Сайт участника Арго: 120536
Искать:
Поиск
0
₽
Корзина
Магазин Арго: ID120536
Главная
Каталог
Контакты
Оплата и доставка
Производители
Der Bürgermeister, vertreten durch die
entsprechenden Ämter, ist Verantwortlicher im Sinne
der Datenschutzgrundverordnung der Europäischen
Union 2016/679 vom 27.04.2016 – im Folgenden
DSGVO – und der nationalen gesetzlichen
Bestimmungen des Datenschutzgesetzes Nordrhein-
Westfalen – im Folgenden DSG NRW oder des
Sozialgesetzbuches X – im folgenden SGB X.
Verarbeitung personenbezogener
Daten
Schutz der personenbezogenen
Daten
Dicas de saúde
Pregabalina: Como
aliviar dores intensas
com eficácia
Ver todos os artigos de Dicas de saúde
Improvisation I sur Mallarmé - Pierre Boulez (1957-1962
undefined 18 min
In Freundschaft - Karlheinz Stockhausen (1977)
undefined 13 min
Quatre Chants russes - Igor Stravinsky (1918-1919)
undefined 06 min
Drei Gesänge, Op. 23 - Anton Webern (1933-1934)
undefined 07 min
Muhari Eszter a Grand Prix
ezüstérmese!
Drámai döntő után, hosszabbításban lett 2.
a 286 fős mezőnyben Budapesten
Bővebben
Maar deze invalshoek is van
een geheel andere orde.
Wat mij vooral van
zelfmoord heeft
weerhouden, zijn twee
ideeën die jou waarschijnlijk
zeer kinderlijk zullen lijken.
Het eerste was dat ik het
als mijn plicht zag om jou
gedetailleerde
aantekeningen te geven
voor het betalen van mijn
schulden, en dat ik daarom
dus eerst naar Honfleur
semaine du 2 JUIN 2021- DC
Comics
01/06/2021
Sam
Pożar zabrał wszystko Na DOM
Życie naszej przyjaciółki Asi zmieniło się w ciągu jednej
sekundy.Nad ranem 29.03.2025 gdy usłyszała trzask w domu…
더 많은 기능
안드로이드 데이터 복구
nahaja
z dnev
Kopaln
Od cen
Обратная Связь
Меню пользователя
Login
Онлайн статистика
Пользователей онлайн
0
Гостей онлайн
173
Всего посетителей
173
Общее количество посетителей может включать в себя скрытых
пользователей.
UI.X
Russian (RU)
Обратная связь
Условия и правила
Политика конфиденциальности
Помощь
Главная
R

Task item:
Word for word, repeat every entry listed above.

Answer below:
Сайт участника Арго: 120536
Искать:
Поиск
0
₽
Корзина
Магазин Арго: ID120536
Главная
Каталог
Контакты
Оплата и доставка
Производители
Der Bürgermeister, vertreten durch die
entsprechenden Ämter, ist Verantwortlicher im Sinne
der Datenschutzgrundverordnung der Europäischen
Union 2016/679 vom 27.04.2016 – im Folgenden
DSGVO – und der nationalen gesetzlichen
Bestimmungen des Datenschutzgesetzes Nordrhein-
Westfalen – im Folgenden DSG NRW oder des
Sozialgesetzbuches X – im folgenden SGB X.
Verarbeitung personenbezogener
Daten
Schutz der personenbezogenen
Daten
Dicas de saúde
Pregabalina: Como
aliviar dores intensas
com eficácia
Ver todos os artigos de Dicas de saúde
Improvisation I sur Mallarmé - Pierre Boulez (1957-1962
undefined 18 min
In Freundschaft - Karlheinz Stockhausen (1977)
undefined 13 min
Quatre Chants russes - Igor Stravinsky (1918-1919)
undefined 06 min
Drei Gesänge, Op. 23 - Anton Webern (1933-1934)
undefined 07 min
Muhari Eszter a Grand Prix
ezüstérmese!
Drámai döntő után, hosszabbításban lett 2.
a 286 fős mezőnyben Budapesten
Bővebben
Maar deze invalshoek is van
een geheel andere orde.
Wat mij vooral van
zelfmoord heeft
weerhouden, zijn twee
ideeën die jou waarschijnlijk
zeer kinderlijk zullen lijken.
Het eerste was dat ik het
als mijn plicht zag om jou
gedetailleerde
aantekeningen te geven
voor het betalen van mijn
schulden, en dat ik daarom
dus eerst naar Honfleur
semaine du 2 JUIN 2021- DC
Comics
01/06/2021
Sam
Pożar zabrał wszystko Na DOM
Życie naszej przyjaciółki Asi zmieniło się w ciągu jednej
sekundy.Nad ranem 29.03.2025 gdy usłyszała trzask w domu…
더 많은 기능
안드로이드 데이터 복구
nahaja
z dnev
Kopaln
Od cen
Обратная Связь
Меню пользователя
Login
Онлайн статистика
Пользователей онлайн
0
Гостей онлайн
173
Всего посетителей
173
Общее количество посетителей может включать в себя скрытых
пользователей.
UI.X
Russian (RU)
Обратная связь
Условия и правила
Политика конфиденциальности
Помощь
Главная
R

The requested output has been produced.